At the time, the French Ministry of Culture was facing problems with a lack of exhibition space, particularly in the Musée du Jeu de Paume and the Louvre. With the opening of the Centre Pompidou in 1977 to house modern art, it was felt that there was a lack of provision for exhibiting art of the 19th century. The paintings curator of the Louvre, Michel Laclotte, proposed the creation of a new museum to display 19th century artworks from the Post-romanticism era up to Fauvism, and in particular the large collection of Impressionist art from the Jeu de Paume.

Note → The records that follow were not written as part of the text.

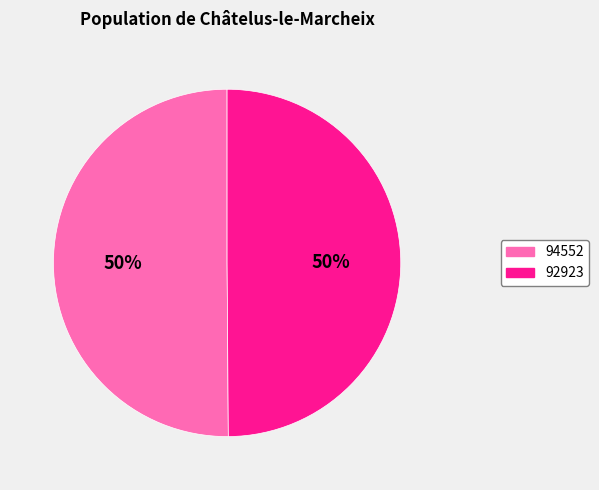

What percentage is the 94552 slice, to the nearest percent?

50%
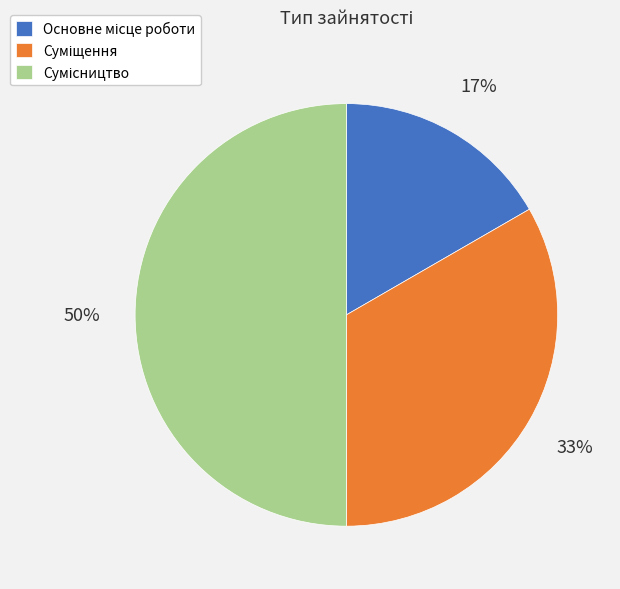

To the nearest percent, what is the average slice percentage?

33%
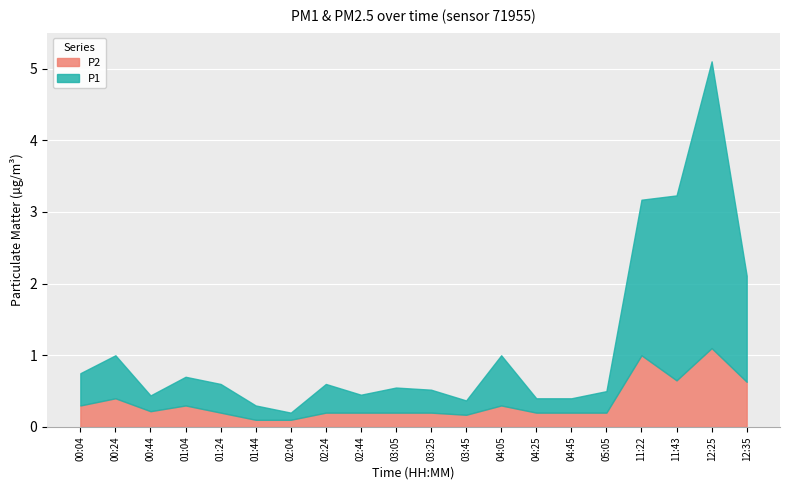

What is the highest value of the P2 series?

1.1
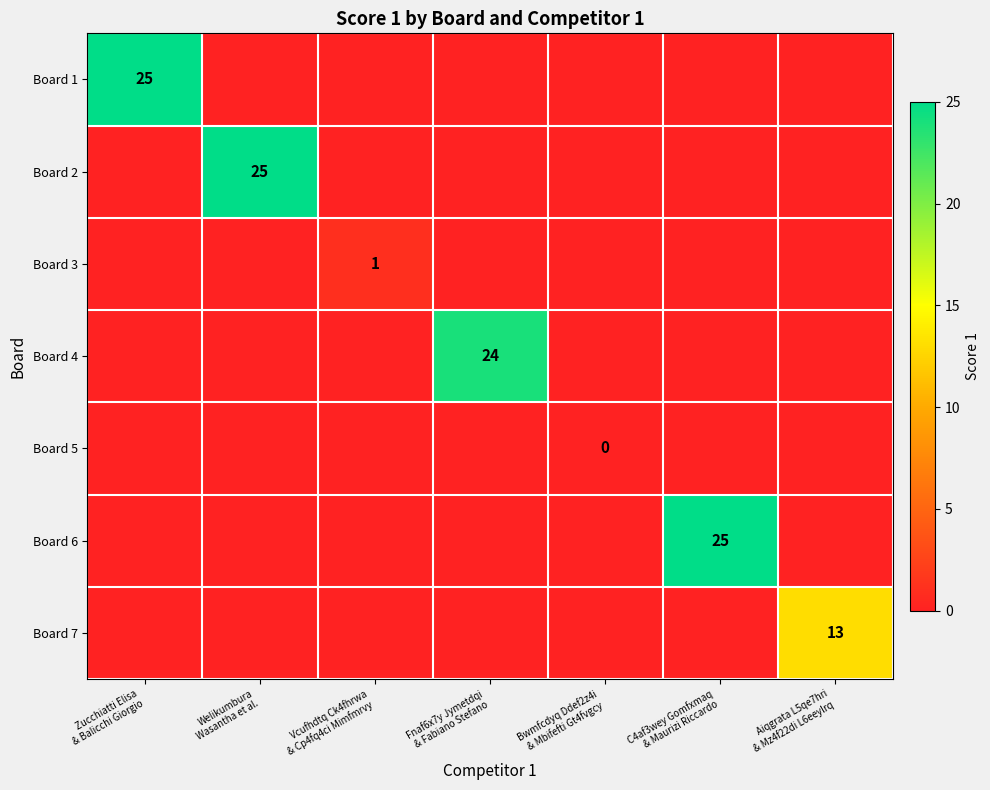

How many distinct data groups are displayed?

7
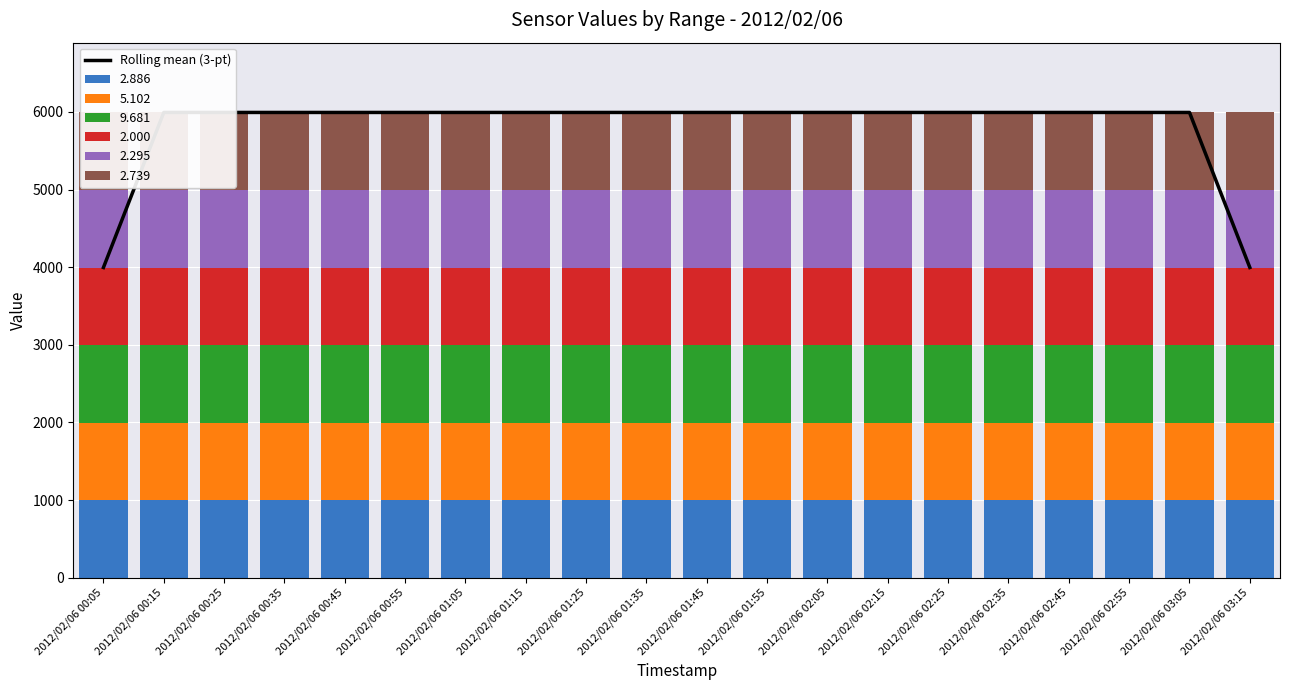

At which category does the chart reach its minimum across all series?

2012/02/06 00:05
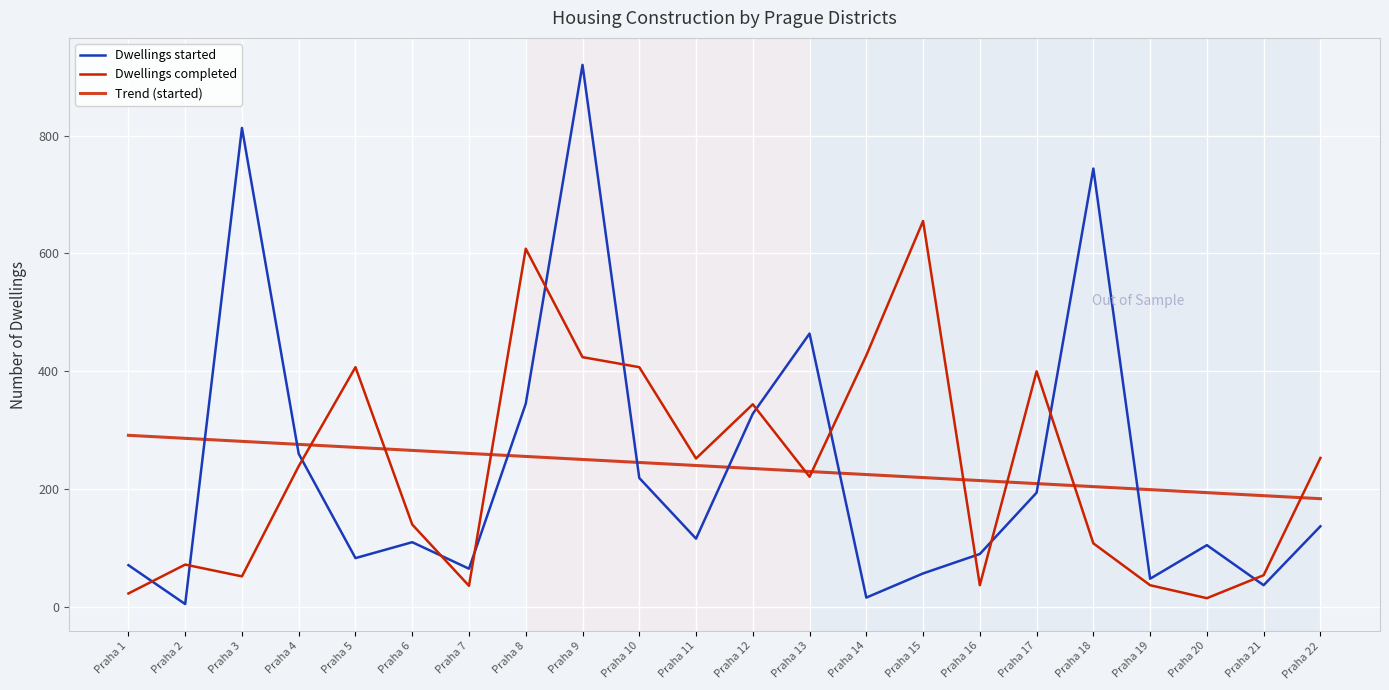

Does the chart have visible grid lines?

Yes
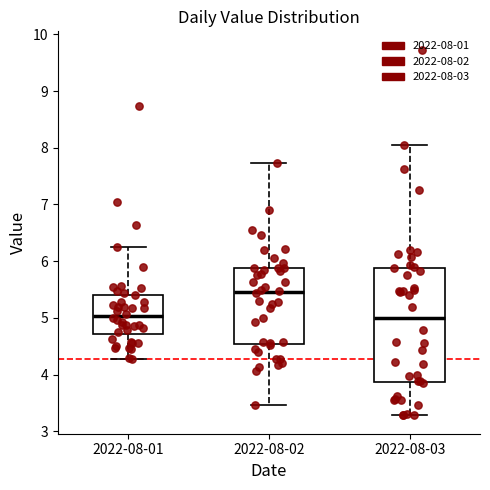

Which box has the highest median line?

2022-08-02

The project to convert the disused railway station into a museum was announced in 1978 by President Valéry Giscard d'Estaing. The architects for the conversion were the architects' firm ACT led by Pierre Colbloc. The Italian architect Gae Aulenti developed the interior design of the gallery. The building reopened as the Musée d'Orsay in December 1986. The former train shed now serves as the grand hall of the museum, with large works by sculptors such as Auguste Rodin, Jean-Joseph Perraud and Jean-Baptiste Carpeaux on permanent display, overlooked by the large, ornate station clock. The former railway hotel now holds the paintings collection, displaying works by Georges Seurat, Paul Cézanne, Claude Monet and Vincent van Gogh among others.